## Exercise directions:
Type the listing below out again exactly. No images.

## Recorded data:
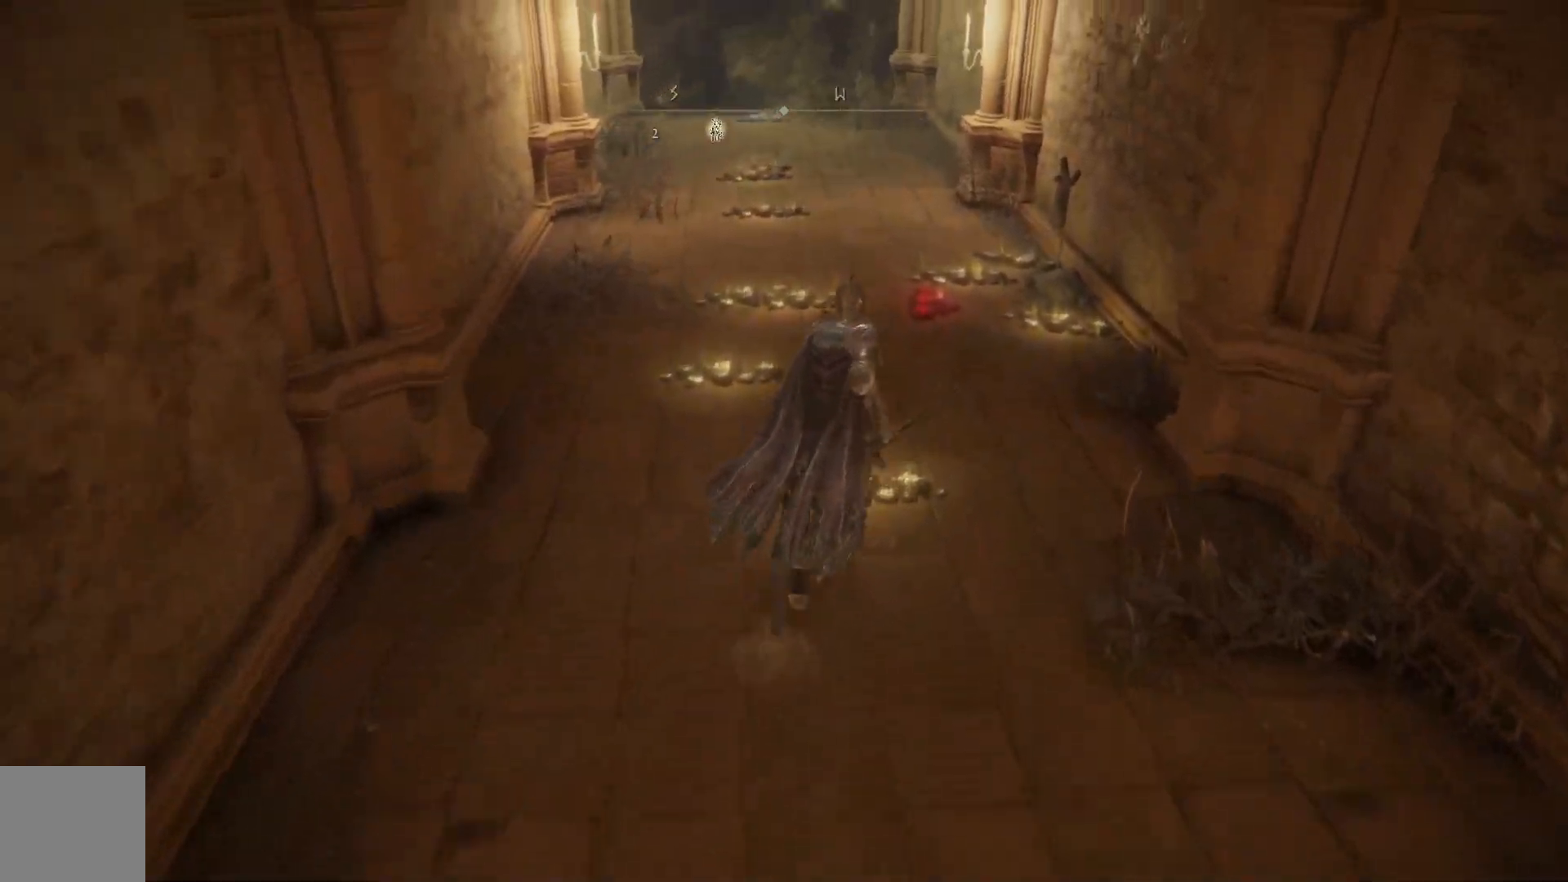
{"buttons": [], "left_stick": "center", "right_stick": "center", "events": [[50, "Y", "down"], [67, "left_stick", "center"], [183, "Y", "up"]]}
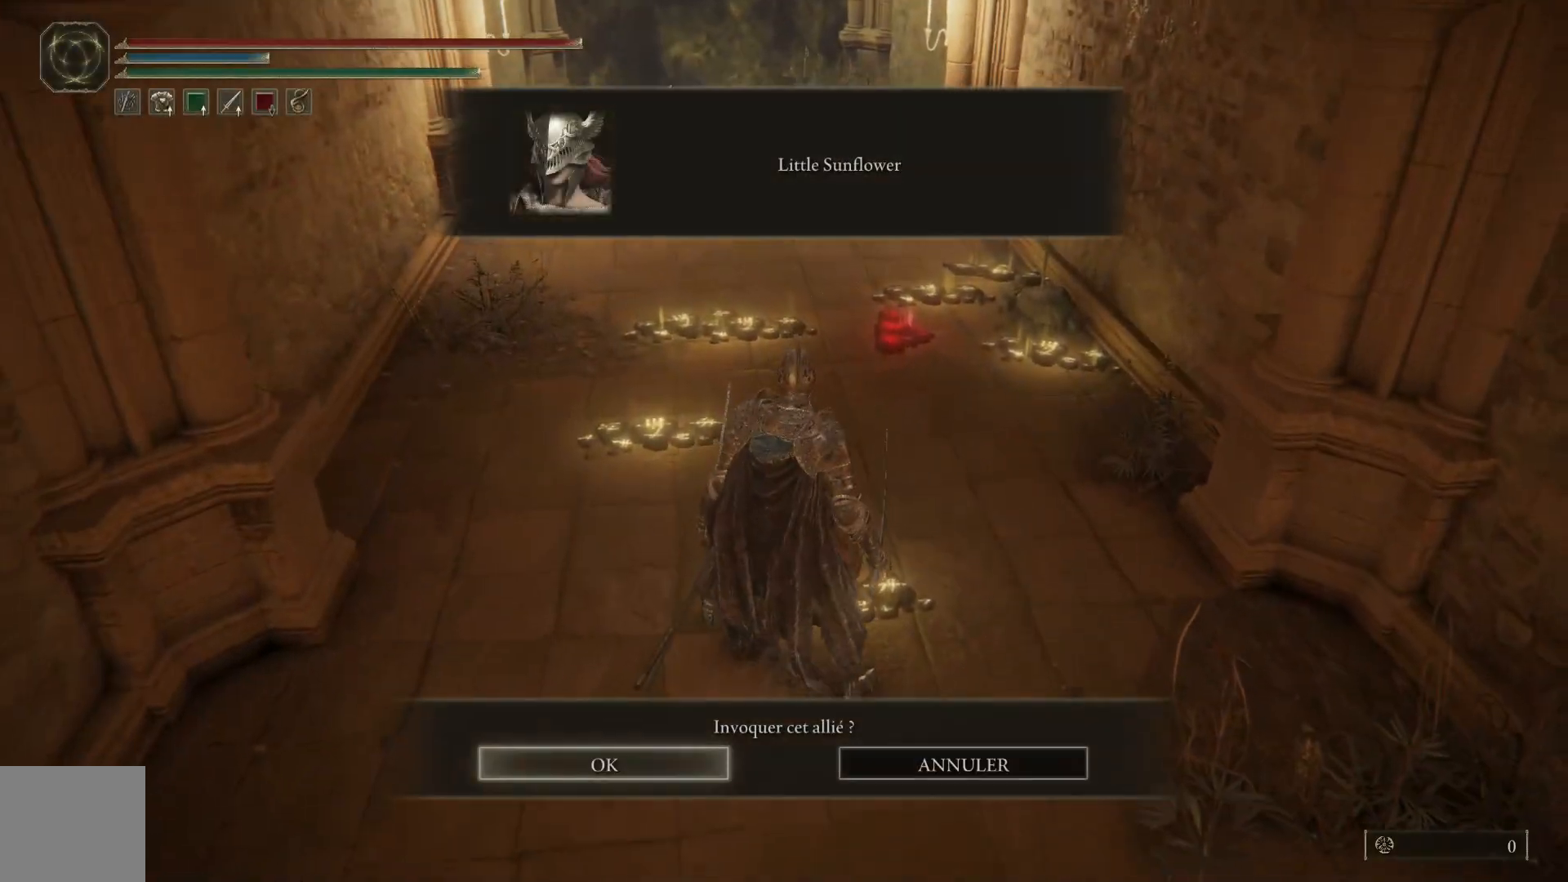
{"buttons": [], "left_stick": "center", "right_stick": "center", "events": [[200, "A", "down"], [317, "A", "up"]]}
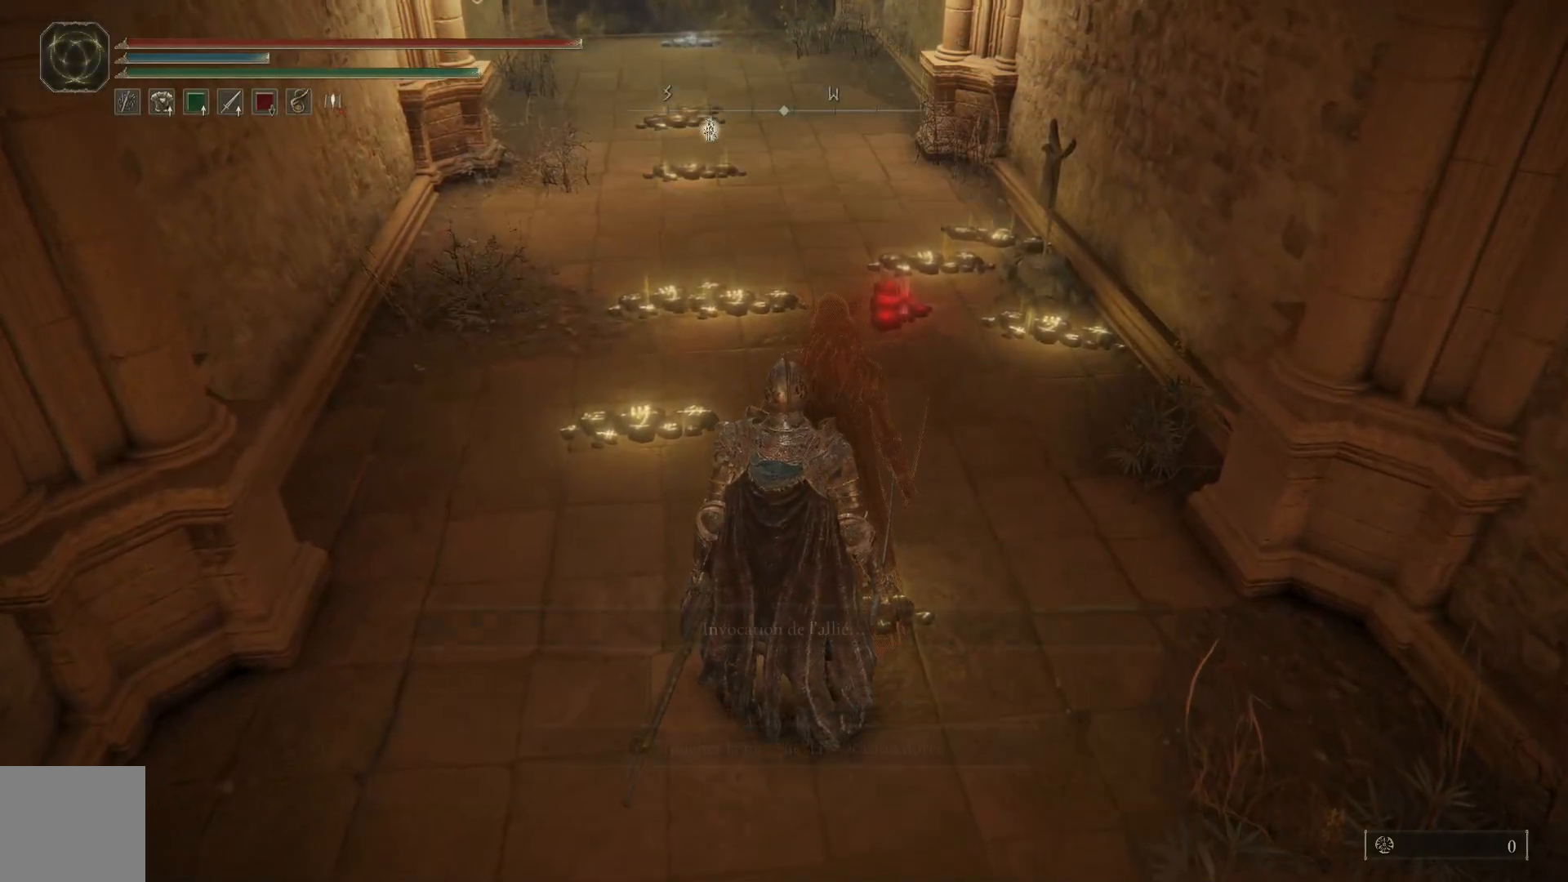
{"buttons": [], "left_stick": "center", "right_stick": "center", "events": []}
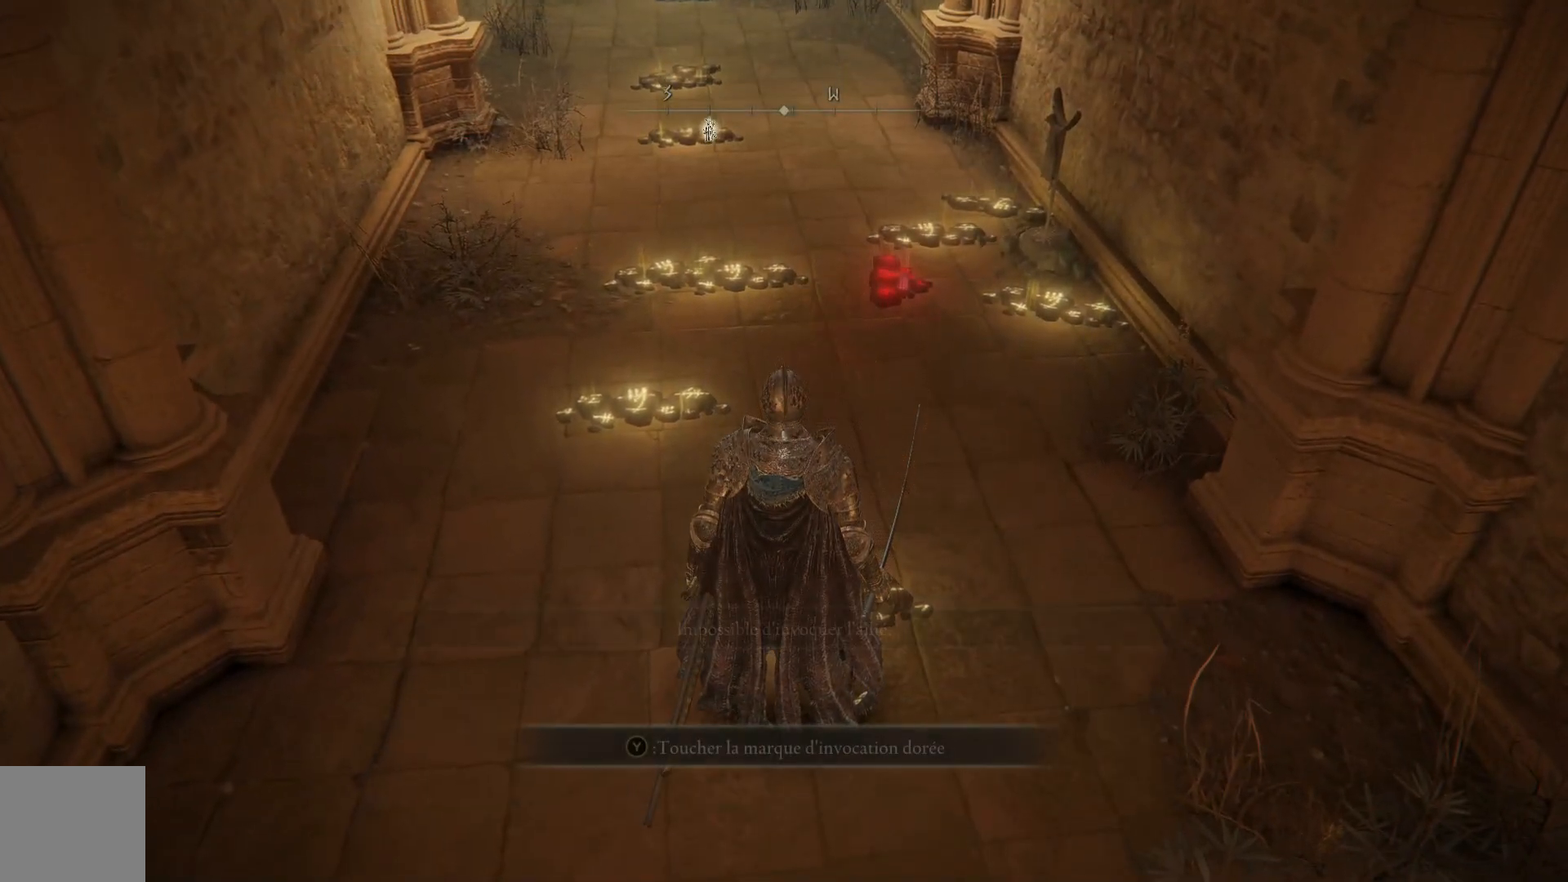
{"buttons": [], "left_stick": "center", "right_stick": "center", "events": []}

## Exercise result:
{"buttons": [], "left_stick": "center", "right_stick": "center", "events": [[50, "Y", "down"], [67, "left_stick", "center"], [183, "Y", "up"]]}
{"buttons": [], "left_stick": "center", "right_stick": "center", "events": [[200, "A", "down"], [317, "A", "up"]]}
{"buttons": [], "left_stick": "center", "right_stick": "center", "events": []}
{"buttons": [], "left_stick": "center", "right_stick": "center", "events": []}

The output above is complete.